The world-class opera sets that artist David Hockney designed over a 30-year period sometimes brought to mind three-dimensional paintings: gorgeous and surreal, with purple forests, spacey blues, giant blocks and mad silhouettes acting as perfect complements to the music. Gradually, though, a congenital hearing problem stole his ability to do the work he loved, a decline documented in AMERICAN MASTERS “David Hockney: The Colors of Music.” “You lose the desire to hear,” says Hockney in the film. “If you still had that, it would be painful.” In the same offhand way, Hockney, one of the most popular and influential artists of the 20th century, describes himself as “just an artist who happens occasionally to work in the theater.”
That work has included sets and costumes for 11 operas over the past three decades for opera houses from Paris, London and Glyndbourne to New York, Chicago and San Francisco. AMERICAN MASTERS presents a rare and intimate portrait of Hockney and his artwork in “David Hockney: The Colors of Music,” airing Wednesday, July 18, at 8 p.m. on KUED-Channel 7.
“Imagine walking through the Metropolitan Museum of Art and seeing the paintings leap off the walls and spring to life. That’s the feeling I get watching this film. It allows us to enter David Hockney’s life at its most critical juncture,” says Susan Lacy, creator and executive producer of AMERICAN MASTERS, which recently won its eighth Peabody Award. “His keen awareness that each production may be his last invests this footage with an immediacy and passion that can be felt palpably.”
Filmmaker Maryte Kavaliauskas says of Hockney, “Not since Picasso has a painter directed his creative energy into stage design with such dedication and impact. To observe an artist at the very peak of his career, as he so beautifully melds a love of music with a passion for art, was a rare privilege.”
“The Colors of Music” takes viewers inside Hockney’s private passion and creative process. Knowing the importance of lighting in the theater, Hockney constructs large-scale models of each opera in his studio, working on them until he’s satisfied with the fusion of color and light, and then oversees their life-size construction.
The documentary, which Village Voice film critic Andrew Sarris named as #3 in his “Top Ten Documentaries of 2005,” garnered critical acclaim and several prizes during a two-year tour of film festivals before opening in New York City in 2005. In its review, Variety said Hockney’s “humor, inventiveness and dedication to how the smallest detail informs the eventual spectacle are touching and entertaining.” The New York Sun said the film is “bursting with joie de vivre and bonhomie, as exuberantly colorful as a Fauvist candy shop.” The New York Times noted that “the popular, revered painter acknowledges that he doesn’t hear so well anymore, and his radiant backdrops suddenly seem more than just stylized shapes and shadows. Clearly, he is using his eyes to make up for what his ears have lost.”
“I have always said how a hearing loss makes you aware of space — visually. Meaning sound will help locate you in space,” says Hockney. “You know generally the direction it’s coming from. I became aware of that … I am more aware.”

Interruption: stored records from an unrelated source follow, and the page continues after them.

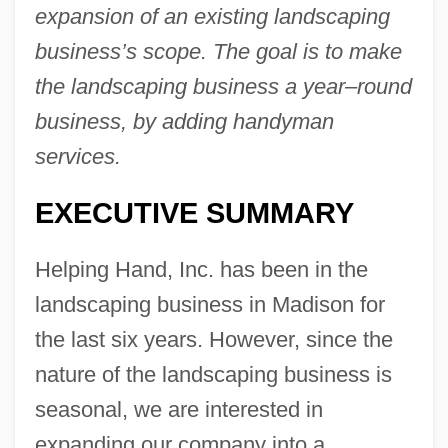
expansion of an existing landscaping
business’s scope. The goal is to make
the landscaping business a year–round
business, by adding handyman
services.
EXECUTIVE SUMMARY
Helping Hand, Inc. has been in the
landscaping business in Madison for
the last six years. However, since the
nature of the landscaping business is
seasonal, we are interested in
expanding our company into a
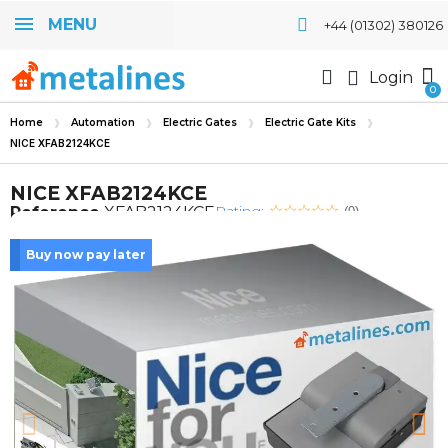
MENU
+44 (01302) 380126
Login
Home
Automation
Electric Gates
Electric Gate Kits
NICE XFAB2124KCE
NICE XFAB2124KCE
Rating:
Reference
XFAB2124KCE
(0)
Buy now pay later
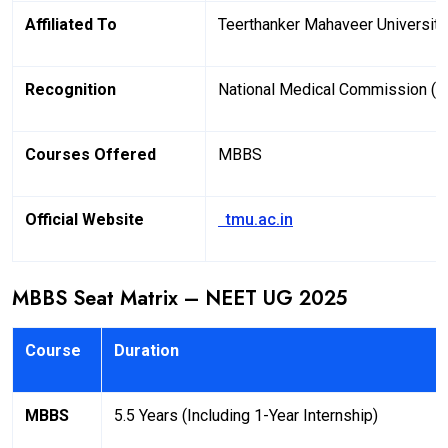
Affiliated To
Teerthanker Mahaveer University
Recognition
National Medical Commission (
Courses Offered
MBBS
Official Website
tmu.ac.in
MBBS Seat Matrix – NEET UG 2025
Course
Duration
MBBS
5.5 Years (Including 1-Year Internship)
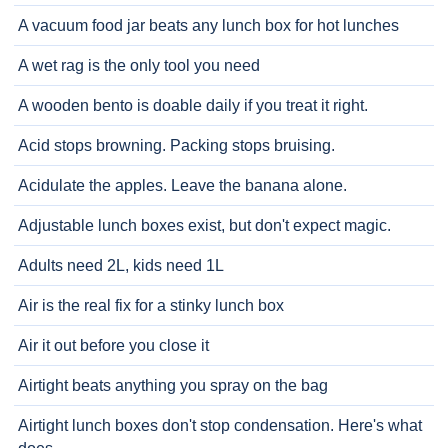
A vacuum food jar beats any lunch box for hot lunches
A wet rag is the only tool you need
A wooden bento is doable daily if you treat it right.
Acid stops browning. Packing stops bruising.
Acidulate the apples. Leave the banana alone.
Adjustable lunch boxes exist, but don't expect magic.
Adults need 2L, kids need 1L
Air is the real fix for a stinky lunch box
Air it out before you close it
Airtight beats anything you spray on the bag
Airtight lunch boxes don't stop condensation. Here's what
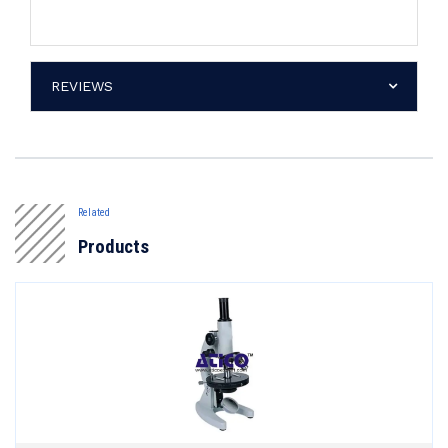
REVIEWS
Related
Products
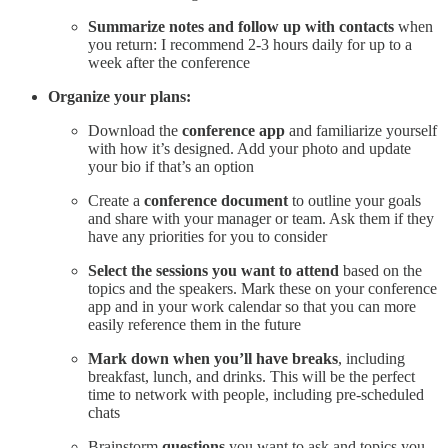
Summarize notes and follow up with contacts
when
you return: I recommend 2-3 hours daily for up to a
week after the conference
Organize your plans:
Download the
conference app
and familiarize yourself
with how it’s designed. Add your photo and update
your bio if that’s an option
Create a
conference document
to outline your goals
and share with your manager or team. Ask them if they
have any priorities for you to consider
Select the sessions you want to attend
based on the
topics and the speakers. Mark these on your conference
app and in your work calendar so that you can more
easily reference them in the future
Mark down when you’ll have breaks
, including
breakfast, lunch, and drinks. This will be the perfect
time to network with people, including pre-scheduled
chats
Brainstorm
questions
you want to ask and topics you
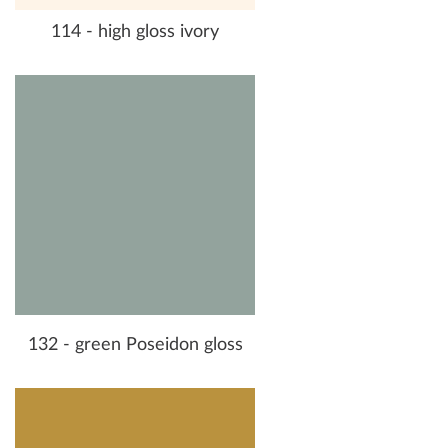
114 - high gloss ivory
132 - green Poseidon gloss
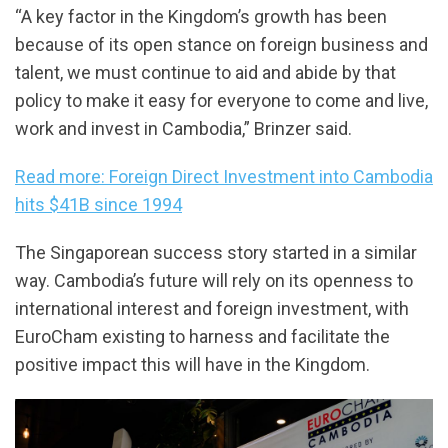
“A key factor in the Kingdom’s growth has been
because of its open stance on foreign business and
talent, we must continue to aid and abide by that
policy to make it easy for everyone to come and live,
work and invest in Cambodia,” Brinzer said.
Read more: Foreign Direct Investment into Cambodia
hits $41B since 1994
The Singaporean success story started in a similar
way. Cambodia’s future will rely on its openness to
international interest and foreign investment, with
EuroCham existing to harness and facilitate the
positive impact this will have in the Kingdom.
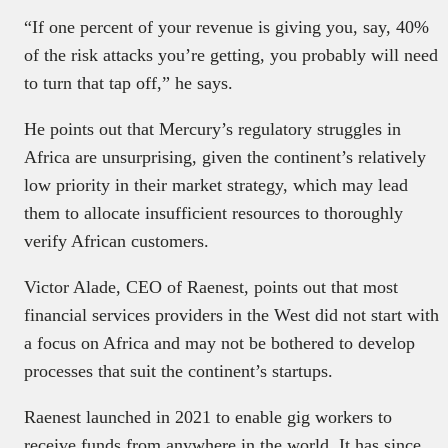
“If one percent of your revenue is giving you, say, 40%
of the risk attacks you’re getting, you probably will need
to turn that tap off,” he says.
He points out that Mercury’s regulatory struggles in
Africa are unsurprising, given the continent’s relatively
low priority in their market strategy, which may lead
them to allocate insufficient resources to thoroughly
verify African customers.
Victor Alade, CEO of Raenest, points out that most
financial services providers in the West did not start with
a focus on Africa and may not be bothered to develop
processes that suit the continent’s startups.
Raenest launched in 2021 to enable gig workers to
receive funds from anywhere in the world. It has since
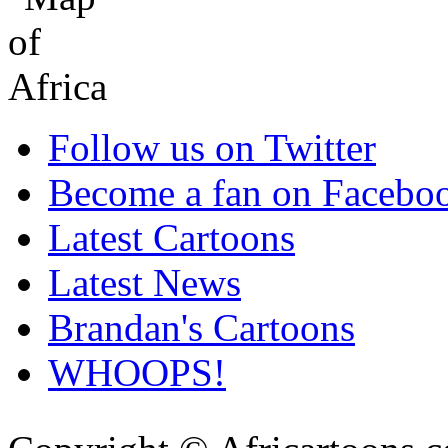
Follow us on Twitter
Become a fan on Facebo
Latest Cartoons
Latest News
Brandan's Cartoons
WHOOPS!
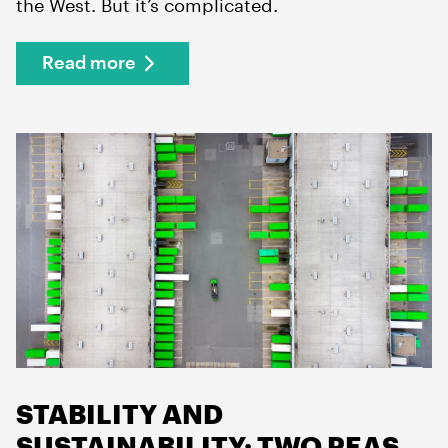
the West. But it’s complicated.
Read more
STABILITY AND
SUSTAINABILITY: TWO PEAS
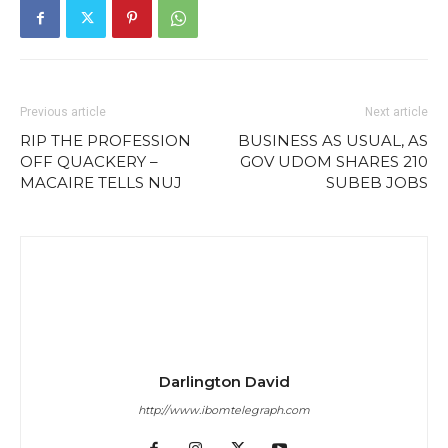
Previous article
Next article
RIP THE PROFESSION
BUSINESS AS USUAL, AS
OFF QUACKERY –
GOV UDOM SHARES 210
MACAIRE TELLS NUJ
SUBEB JOBS
Darlington David
http://www.ibomtelegraph.com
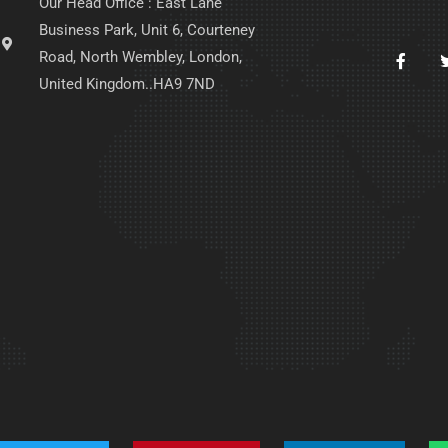
Our Head Office : East Lane
Business Park, Unit 6, Courteney
Road, North Wembley, London,
United Kingdom..HA9 7ND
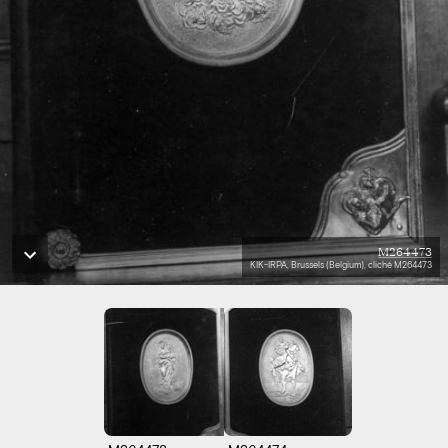
M264473
KIK-IRPA, Brussels (Belgium), cliché M264473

Granted intimate access, the filmmakers shadowed Hockney from 1991 to 1993, capturing him at his California home and studio, at the Grand Canyon and Monument Valley, in Paris and his boyhood home in England, and on stage and behind the scenes at world-class opera houses. The passing landscapes — scored with glorious music — show up time and again in his set designs for such operas as Parsifal and The Magic Flute.
With his oversized spectacles, Beatle-like blonde hair and whimsical clothes, the British-born Hockney looks as if he stepped out of one of his own sets. During numerous conversations with directors, actors, friends and studio assistants, his infectious passion becomes clear. There also is abundant evidence of his playful and inventive nature, as he uses everything from styrofoam balls to tortellini in fashioning colorful new worlds on stage.
Shortly after filming ended, Hockney’s deafness progressed to the point where he could no longer design new projects. His last opera was Richard Strauss’s Die Frau Ohne Schatten. In ensuing years, Hockney has turned his attention to the study of the history of painting and the use of optical devices in the development of perspective.
“The world is actually very beautiful,” Hockney says in “The Colors of Music.” “That’s why artists are here, I always thought, to show us new kinds of beauty.” AMERICAN MASTERS “David Hockney: The Colors of Music,” airs Wednesday, July 18, at 8 p.m.